Uma colcha de retalhos. Assim são definidos os passeios de Belo Horizonte. Com larguras diferentes e feitos de materiais diversos, apesar de o Código de Posturas, em vigor desde 2006, definir a padronização. A solução para melhorar a acessibilidade na cidade pode ser um projeto de lei (PL) em tramitação na Câmara Municipal. Se aprovado, permitirá ao município fazer as alterações necessárias e cobrar dos proprietários, em cinco anos, por meio do IPTU.

O PL 1.497/15, denominado autorizativo, permitiria à prefeitura usar parte do orçamento para criar o Projeto Cidade Acessível, regularizando as calçadas de acordo com as regras vigentes. Atualmente, é exigida a instalação de ladrilho hidráulico e piso tátil, além das definições sobre a largura e localização de árvores e do mobiliário urbano. Bairros da região Centro-Sul e do entorno da avenida do Contorno têm projetos específicos.
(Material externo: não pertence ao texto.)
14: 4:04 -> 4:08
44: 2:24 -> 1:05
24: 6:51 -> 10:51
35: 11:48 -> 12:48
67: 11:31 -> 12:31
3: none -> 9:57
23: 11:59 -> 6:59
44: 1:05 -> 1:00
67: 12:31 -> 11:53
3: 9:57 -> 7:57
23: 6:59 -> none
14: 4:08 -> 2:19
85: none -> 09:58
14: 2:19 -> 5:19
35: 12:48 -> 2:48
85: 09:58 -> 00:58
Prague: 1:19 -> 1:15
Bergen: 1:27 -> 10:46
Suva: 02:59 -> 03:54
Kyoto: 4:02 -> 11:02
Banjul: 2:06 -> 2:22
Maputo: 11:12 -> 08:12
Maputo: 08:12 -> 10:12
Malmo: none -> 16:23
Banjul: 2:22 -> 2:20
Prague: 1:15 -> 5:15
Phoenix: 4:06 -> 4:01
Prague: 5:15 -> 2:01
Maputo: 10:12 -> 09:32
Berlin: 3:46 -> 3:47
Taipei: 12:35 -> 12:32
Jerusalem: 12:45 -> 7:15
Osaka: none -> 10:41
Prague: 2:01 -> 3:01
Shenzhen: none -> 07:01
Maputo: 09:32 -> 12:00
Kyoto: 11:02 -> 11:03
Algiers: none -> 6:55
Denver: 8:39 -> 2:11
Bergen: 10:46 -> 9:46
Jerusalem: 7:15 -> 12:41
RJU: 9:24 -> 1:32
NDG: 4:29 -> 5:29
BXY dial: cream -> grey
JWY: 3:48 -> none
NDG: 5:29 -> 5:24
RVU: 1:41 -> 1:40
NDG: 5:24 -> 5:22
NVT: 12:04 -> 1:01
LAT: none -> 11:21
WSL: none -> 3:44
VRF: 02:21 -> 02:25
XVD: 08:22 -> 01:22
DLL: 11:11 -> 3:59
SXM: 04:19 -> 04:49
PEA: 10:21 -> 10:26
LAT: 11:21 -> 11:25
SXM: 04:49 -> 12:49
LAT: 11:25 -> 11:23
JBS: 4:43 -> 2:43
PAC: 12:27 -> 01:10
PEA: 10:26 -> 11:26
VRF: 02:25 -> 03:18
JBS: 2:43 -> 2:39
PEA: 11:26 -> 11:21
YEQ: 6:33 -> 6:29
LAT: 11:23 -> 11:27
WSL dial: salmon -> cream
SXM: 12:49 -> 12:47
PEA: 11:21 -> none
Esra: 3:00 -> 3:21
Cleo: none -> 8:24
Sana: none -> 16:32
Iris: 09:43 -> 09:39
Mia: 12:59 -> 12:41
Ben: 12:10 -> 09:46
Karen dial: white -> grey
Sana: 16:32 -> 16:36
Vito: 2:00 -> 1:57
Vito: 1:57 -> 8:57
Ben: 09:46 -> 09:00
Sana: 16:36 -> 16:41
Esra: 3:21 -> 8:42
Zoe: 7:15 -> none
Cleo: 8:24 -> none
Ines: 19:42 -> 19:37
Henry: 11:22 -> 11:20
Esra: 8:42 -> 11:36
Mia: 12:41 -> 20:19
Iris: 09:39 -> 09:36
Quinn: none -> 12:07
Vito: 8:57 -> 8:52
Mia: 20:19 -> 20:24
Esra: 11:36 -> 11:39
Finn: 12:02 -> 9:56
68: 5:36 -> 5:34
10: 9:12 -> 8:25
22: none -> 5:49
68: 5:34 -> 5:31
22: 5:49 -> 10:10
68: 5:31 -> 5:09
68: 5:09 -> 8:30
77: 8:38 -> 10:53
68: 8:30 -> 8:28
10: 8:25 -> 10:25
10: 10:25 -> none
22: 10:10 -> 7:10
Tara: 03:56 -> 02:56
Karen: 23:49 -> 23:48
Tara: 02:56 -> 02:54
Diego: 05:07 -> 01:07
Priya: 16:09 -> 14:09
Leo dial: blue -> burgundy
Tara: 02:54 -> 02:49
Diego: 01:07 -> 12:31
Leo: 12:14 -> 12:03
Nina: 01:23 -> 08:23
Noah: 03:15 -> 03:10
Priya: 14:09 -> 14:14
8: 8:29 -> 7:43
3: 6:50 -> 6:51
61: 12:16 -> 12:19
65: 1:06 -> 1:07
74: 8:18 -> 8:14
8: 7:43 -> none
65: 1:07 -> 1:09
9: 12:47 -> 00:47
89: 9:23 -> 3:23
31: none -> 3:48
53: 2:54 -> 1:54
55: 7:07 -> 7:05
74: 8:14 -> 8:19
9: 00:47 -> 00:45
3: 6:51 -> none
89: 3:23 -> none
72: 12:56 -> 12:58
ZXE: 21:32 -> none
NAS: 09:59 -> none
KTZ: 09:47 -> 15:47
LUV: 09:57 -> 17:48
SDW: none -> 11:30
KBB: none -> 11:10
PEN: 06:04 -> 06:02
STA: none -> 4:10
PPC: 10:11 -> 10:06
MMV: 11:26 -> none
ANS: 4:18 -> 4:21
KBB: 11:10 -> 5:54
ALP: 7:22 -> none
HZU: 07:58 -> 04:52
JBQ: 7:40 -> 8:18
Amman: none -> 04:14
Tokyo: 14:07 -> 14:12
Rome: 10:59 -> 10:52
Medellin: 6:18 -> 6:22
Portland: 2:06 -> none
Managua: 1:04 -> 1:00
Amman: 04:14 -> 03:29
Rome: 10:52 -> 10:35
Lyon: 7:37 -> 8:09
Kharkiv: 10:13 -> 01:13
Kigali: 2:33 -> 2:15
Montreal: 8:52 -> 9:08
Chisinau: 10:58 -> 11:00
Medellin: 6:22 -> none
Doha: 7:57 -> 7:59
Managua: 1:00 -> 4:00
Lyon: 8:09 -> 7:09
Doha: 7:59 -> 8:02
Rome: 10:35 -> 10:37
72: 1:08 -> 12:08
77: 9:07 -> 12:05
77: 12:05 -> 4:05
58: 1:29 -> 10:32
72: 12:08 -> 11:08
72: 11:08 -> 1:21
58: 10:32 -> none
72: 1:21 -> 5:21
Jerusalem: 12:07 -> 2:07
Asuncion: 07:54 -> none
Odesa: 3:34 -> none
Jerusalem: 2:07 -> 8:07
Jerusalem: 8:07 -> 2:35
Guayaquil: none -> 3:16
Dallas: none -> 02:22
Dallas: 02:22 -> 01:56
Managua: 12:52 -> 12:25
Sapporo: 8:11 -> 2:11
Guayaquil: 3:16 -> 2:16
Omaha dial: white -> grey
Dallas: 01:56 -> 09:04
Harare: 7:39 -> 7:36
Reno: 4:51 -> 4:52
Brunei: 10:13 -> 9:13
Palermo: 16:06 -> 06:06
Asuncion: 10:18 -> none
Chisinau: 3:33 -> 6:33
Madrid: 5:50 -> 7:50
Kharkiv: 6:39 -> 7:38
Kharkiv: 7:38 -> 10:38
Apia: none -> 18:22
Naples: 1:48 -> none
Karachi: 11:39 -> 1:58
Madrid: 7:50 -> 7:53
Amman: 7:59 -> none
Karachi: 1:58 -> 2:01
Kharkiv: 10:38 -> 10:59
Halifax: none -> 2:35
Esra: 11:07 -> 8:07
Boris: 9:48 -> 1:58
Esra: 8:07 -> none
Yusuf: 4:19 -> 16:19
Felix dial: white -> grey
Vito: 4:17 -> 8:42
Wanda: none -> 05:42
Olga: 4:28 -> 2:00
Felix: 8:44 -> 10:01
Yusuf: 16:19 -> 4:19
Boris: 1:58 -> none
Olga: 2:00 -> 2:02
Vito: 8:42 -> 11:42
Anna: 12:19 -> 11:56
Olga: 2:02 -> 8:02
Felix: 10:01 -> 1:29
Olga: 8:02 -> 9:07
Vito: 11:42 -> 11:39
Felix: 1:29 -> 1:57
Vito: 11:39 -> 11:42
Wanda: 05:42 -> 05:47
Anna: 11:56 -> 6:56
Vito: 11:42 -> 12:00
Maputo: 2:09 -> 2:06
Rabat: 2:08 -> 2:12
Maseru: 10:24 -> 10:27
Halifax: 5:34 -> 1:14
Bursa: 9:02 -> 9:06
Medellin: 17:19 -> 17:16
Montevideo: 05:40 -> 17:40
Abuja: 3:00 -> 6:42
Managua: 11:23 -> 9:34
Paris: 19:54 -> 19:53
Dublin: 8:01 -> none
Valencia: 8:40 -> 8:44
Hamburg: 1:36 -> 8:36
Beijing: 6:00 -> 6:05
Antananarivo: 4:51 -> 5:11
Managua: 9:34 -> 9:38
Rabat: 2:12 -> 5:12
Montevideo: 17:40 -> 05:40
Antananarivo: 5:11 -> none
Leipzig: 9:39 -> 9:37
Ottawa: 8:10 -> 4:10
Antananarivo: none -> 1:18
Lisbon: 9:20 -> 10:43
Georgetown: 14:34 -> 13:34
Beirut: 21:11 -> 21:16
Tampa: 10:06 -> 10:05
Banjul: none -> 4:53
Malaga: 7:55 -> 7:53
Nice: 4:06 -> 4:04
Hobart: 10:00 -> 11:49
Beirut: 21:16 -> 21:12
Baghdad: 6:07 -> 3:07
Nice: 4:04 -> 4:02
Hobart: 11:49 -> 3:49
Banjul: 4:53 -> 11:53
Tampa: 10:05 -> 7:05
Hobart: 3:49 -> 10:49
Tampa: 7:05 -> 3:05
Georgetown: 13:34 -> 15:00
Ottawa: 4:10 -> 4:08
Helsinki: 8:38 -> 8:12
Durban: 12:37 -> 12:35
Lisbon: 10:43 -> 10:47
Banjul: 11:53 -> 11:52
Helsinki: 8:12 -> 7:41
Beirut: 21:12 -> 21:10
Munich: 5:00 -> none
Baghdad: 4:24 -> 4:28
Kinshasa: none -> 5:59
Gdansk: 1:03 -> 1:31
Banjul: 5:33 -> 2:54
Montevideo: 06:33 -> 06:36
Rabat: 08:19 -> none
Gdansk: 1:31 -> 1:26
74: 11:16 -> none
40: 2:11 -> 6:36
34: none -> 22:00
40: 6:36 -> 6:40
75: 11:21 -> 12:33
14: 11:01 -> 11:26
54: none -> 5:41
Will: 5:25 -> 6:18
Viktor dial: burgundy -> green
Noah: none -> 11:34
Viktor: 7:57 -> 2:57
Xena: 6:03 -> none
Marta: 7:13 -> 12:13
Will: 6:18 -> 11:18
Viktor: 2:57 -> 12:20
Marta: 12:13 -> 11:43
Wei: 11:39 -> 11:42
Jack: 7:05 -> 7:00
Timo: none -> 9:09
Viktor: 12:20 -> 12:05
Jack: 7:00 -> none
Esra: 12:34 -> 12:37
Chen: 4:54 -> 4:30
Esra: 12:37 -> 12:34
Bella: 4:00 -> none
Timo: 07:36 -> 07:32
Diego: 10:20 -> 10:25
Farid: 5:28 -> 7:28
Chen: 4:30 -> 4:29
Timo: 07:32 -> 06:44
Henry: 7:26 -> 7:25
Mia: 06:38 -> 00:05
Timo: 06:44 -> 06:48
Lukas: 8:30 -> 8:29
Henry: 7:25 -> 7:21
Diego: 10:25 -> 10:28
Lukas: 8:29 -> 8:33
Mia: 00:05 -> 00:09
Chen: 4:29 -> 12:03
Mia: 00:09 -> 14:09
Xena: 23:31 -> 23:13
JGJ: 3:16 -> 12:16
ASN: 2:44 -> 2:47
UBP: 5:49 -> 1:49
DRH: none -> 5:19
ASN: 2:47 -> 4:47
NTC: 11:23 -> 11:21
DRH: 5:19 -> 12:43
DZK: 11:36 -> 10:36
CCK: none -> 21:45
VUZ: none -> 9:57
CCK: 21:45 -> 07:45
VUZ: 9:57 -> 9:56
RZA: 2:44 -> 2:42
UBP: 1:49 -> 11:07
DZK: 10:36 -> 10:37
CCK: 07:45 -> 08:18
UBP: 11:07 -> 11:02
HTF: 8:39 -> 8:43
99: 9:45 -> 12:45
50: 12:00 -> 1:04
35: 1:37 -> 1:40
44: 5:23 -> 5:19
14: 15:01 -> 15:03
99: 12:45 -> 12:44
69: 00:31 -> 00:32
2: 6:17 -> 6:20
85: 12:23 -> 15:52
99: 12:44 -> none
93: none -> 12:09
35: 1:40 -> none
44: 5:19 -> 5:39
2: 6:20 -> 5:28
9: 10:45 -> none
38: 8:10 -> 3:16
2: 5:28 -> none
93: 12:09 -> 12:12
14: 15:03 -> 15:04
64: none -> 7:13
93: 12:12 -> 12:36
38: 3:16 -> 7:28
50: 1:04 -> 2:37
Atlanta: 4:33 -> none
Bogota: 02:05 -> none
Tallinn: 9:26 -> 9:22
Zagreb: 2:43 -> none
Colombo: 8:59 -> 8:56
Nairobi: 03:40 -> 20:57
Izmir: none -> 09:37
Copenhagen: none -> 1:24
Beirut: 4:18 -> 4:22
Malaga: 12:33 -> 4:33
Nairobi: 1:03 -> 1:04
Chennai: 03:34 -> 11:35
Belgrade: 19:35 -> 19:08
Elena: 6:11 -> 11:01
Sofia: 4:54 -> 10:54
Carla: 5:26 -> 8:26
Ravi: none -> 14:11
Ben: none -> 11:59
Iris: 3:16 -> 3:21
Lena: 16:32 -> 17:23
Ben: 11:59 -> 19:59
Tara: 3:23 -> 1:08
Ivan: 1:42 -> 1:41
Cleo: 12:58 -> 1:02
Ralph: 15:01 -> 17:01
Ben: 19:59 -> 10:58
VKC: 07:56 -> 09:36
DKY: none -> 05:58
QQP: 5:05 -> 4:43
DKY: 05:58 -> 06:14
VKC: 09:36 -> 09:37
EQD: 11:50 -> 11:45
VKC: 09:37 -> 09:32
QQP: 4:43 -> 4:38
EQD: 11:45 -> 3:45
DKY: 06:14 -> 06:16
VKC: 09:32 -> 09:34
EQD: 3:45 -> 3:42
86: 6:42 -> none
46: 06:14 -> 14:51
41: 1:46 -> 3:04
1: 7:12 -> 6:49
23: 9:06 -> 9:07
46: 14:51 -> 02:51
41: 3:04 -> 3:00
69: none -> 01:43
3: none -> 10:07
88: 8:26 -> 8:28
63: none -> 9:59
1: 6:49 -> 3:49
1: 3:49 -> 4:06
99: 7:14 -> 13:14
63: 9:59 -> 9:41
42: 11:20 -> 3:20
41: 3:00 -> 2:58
“A cidade é muito acidentada para que o passeio seja adequado às exigências da prefeitura. Também fica muito caro, porque tem que pagar um engenheiro. O projeto prevê que a prefeitura assuma isso e cobre depois”, explica o vereador Reinaldo Preto Sacolão (PMDB), autor do texto. Ele afirma que a ideia é amenizar a responsabilização dos proprietários em uma intervenção que deveria ser custeada pelo poder público.

O vereador calcula que, em média, o município gastaria de R$ 4 mil a R$ 5 mil para a adequação de um passeio plano de aproximadamente 24 m². Diluído em cinco anos, haveria o acréscimo de R$ 800 a R$ 1.000 de imposto para os moradores. Se divido em 12 vezes, seria no máximo R$ 83 por mês.

ÔNUS

Para o arquiteto e urbanista Sérgio Myssior, já passou da hora da cidade ter ruas completamente acessíveis e o projeto em tramitação pode contribuir com isso. “Cabe ao poder público fazer e cobrar esse ônus do proprietário. Não pode é a cidade fica sem acessibilidade no espaço público. Essa questão não pode esperar mais”.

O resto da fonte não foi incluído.